Several sources caution against paying down your revolving debt to
zero, but recommend paying the accounts down to anywhere from 30 to
50% of the available credit. I will mention that these figures come
from the mortgage industry and that they are generally trying to
qualify borrowers within a short period of time, so this may apply to
your original question about near-term planning.
“Pay down balances on revolving accounts to less than 50 percent of
the limit. The scoring system ‘dings’ credit ratings for balances 50
percent or more of the high credit limit on revolving accounts.”
“Raising Credit Scores – A Guide to Helping Your Customers Make the
Most of Their Credit Situation,” by Mari Gottdeiner. Mortgage
Originator, 2002.
http://www.outsolve.com/news/raising_credit.pdf
As a general rule, lenders do not want to see a lot of accounts that
are at their limits. Again, a sign of trouble and FICO models tend to
target that in their scoring system.
“ . . . here's Rule No.1 on maintaining or getting a higher score:
Don't even come close to ‘maxing out’ on your cards. It's
statistically better to have smaller balances against more cards than
high balances relative to your credit limits lumped on just a few.”

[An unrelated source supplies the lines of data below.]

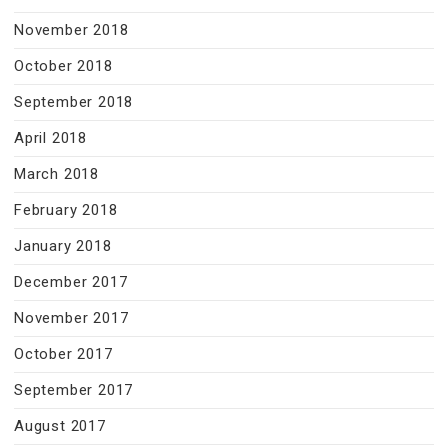
November 2018
October 2018
September 2018
April 2018
March 2018
February 2018
January 2018
December 2017
November 2017
October 2017
September 2017
August 2017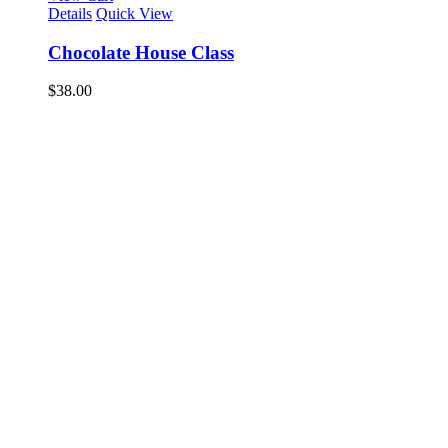
Details
Quick View
Chocolate House Class
$
38.00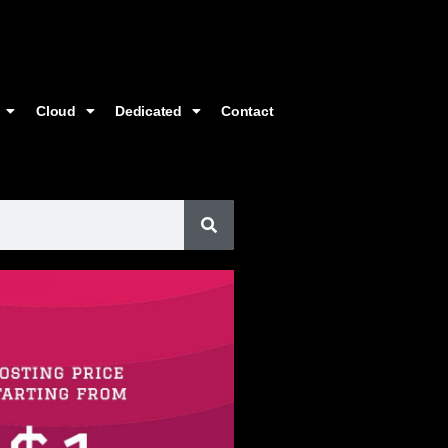
Cloud
Dedicated
Contact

“Play Your Cards Right to Get the Best Deal on Interest Rate,” by
Kenneth Hamey.
http://www.donchasemortgages.com/links_interest.shtml
You do not want to move revolving debt around. By this I mean,
transferring balances repeatedly from card to card. It’s called
“credit surfing” and it can lower your score.
How Credit Scoring Affects You
http://www.callfnmc.com/news.htm
PUBLIC RECORD INFORMATION/COLLECTION ACCOUNTS
If you have unsatisfied judgments or liens on your credit report, find
out what the time limitations are in your state. For example, in New
York, satisfied judgments are removed in five years. Unsatisfied, they
stay on for seven. Let’s say a judgment was filed in 1996 and it
hasn’t been satisfied. That will remain on the credit report until
2003. If you pay it (to the court, always to the court and get papers
to prove it’s been satisfied), it would have to be removed and your
score should increase. That’s a win-win situation.
Be aware that if you apply for a mortgage, your lender will probably
require you to pay off these items as well as collection accounts
before you are granted a loan.
If you are looking to obtain credit in the near future, paying off
judgments, liens and debts may lower your score. The problem is that
paying off the accounts “updates” the delinquency so to speak. Long
term, however, depending on your situation and the state in which you
live, it might be to your advantage.
“Steps to Raise Credit Scores Could Prove Costly,” by Lew Sichelman.
Realty Times, September 19, 2002.
http://www.realestateinsantacruzcounty.com/info35.htm
“Five Easy Ways to Quickly Raise Credit Scores,” by Mari Gottdeiner.
Mortgage Matters, July 2002
http://www.outsolve.com/resources/5_easy_ways.pdf
SIMULATOR
In my searching, I came across a product that might be of interest to
you. There is also a product called myFICO where for a fee of $12.95
you can see what your score is and get an idea of how lenders may view
your credit report and score. According to the web site, this includes
a “dynamic score simulator” that allows will “answer questions such as
‘What happens to my score if I pay off a credit card or open a new
account?’” Please note that it only gives you your score and report
from Equifax and not from the two other credit reporting agencies.
Score Power Report
http://www.myfico.com/myfico/ScorePowerReportDetails.asp
Search Strategy:
Google search
strategies “credit scores”
strategies “fico scores”
I hope this addresses your question more thoroughly and gives you a
clear picture of the consumer credit situation.